To see how pork can fit into these occasions, we partnered with our food-industry market research friends over at Datassential. They gauged consumers’ reactions to images and descriptions of three convenient pork dishes, including:
- Crispy Pork Tenderloin Biscuit
- Crispy Pork Tenders
- Grilled Pork Sliders
Here’s what we found:
The Crispy Pork Tenderloin Biscuit generated incredible results, outscoring 97% of all other dishes tested, and 98% of other sandwiches tested for draw. The dish also outscored 95% of all other dishes for frequency and 90% of other dishes for unbranded purchase intent. Despite this simple prep for, the dish outscored 81% of other sandwiches for uniqueness.
Those of us who have spent time in the upper Midwest know all about the majesty that is a pork tenderloin sandwich, and frankly, we’re surprised it hasn’t caught on beyond our favorite local diner or fair. While the chicken chains cluck on about who has the best chicken sandwich, this tasty pork loin creation – which can be served across all dayparts – will pleasantly surprise operators and diners alike.
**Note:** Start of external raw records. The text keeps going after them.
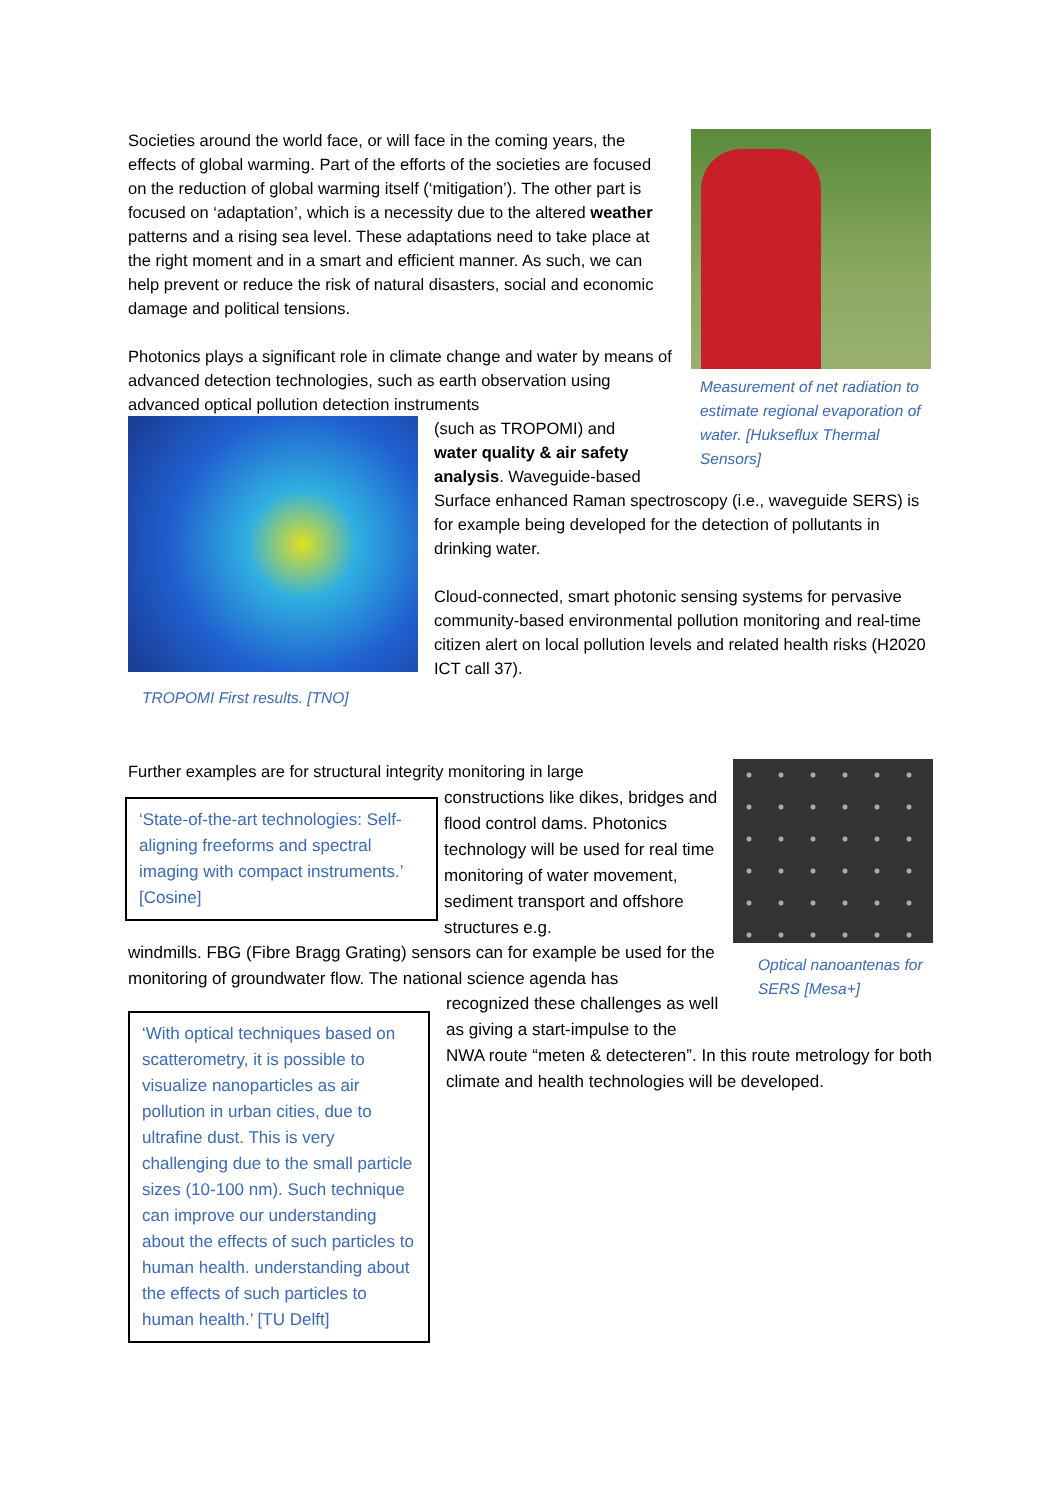Societies around the world face, or will face in the coming years, the effects of global warming. Part of the efforts of the societies are focused on the reduction of global warming itself (‘mitigation’). The other part is focused on ‘adaptation’, which is a necessity due to the altered weather patterns and a rising sea level. These adaptations need to take place at the right moment and in a smart and efficient manner. As such, we can help prevent or reduce the risk of natural disasters, social and economic damage and political tensions.
Photonics plays a significant role in climate change and water by means of advanced detection technologies, such as earth observation using advanced optical pollution detection instruments
Measurement of net radiation to estimate regional evaporation of water. [Hukseflux Thermal Sensors]
TROPOMI First results. [TNO]
(such as TROPOMI) and
water quality & air safety
analysis. Waveguide-based
Surface enhanced Raman spectroscopy (i.e., waveguide SERS) is for example being developed for the detection of pollutants in drinking water.
Cloud-connected, smart photonic sensing systems for pervasive community-based environmental pollution monitoring and real-time citizen alert on local pollution levels and related health risks (H2020 ICT call 37).
Further examples are for structural integrity monitoring in large
Optical nanoantenas for SERS [Mesa+]
‘State-of-the-art technologies: Self-aligning freeforms and spectral imaging with compact instruments.’ [Cosine]
constructions like dikes, bridges and flood control dams. Photonics technology will be used for real time monitoring of water movement, sediment transport and offshore structures e.g.
windmills. FBG (Fibre Bragg Grating) sensors can for example be used for the monitoring of groundwater flow. The national science agenda has
recognized these challenges as well
as giving a start-impulse to the
NWA route “meten & detecteren”. In this route metrology for both climate and health technologies will be developed.
‘With optical techniques based on scatterometry, it is possible to visualize nanoparticles as air pollution in urban cities, due to ultrafine dust. This is very challenging due to the small particle sizes (10-100 nm). Such technique can improve our understanding about the effects of such particles to human health. understanding about the effects of such particles to human health.’ [TU Delft]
The data proves that when it comes to sandwiches, pork won’t having diners crying foul.
Although it’s a rather simple concept, the Crispy Pork Tenders managed to outscore 88% of all other dishes for uniqueness and 81% for unbranded purchase intent. They also outscored 73% of other dishes for draw and frequency.
Crispy pork tenders fit the bill from a craveable, grab-and-go C-store staple, to a unique food-truck find, to a fast-casual LTO. They’re an interesting twist on the tenders everyone is used to and may lure in consumers wanting to try something new and different. Plus, they’re great for all ages.
Although they didn’t perform as well as the biscuit or the tenders, the Grilled Pork Sliders still outperformed 68% of all other dishes for uniqueness and 58% of all other dishes for frequency. The sliders also performed well compared to other sandwiches, outscoring 71% of other sandwiches for uniqueness and 62% of other sandwiches for frequency.
While sliders aren’t a new menu option, consumers see pork sliders as both new and interesting. Operators can differentiate their menus by offering pork sliders as an LTO, and can reach consumers wanting a snack or smaller meal. They can also include multiple flavors in a single serving and benefit from variety.
Considering all three concepts were twists on classic dishes rather than entirely new creations, they tested incredibly well. This should tell all restaurant operators in the convenience space that pork can (and likely will) succeed on menus if it’s featured in the right dish.
What pork dishes designed to meet consumers’ need for convenience have you had success with? I’d love to hear more about what’s working.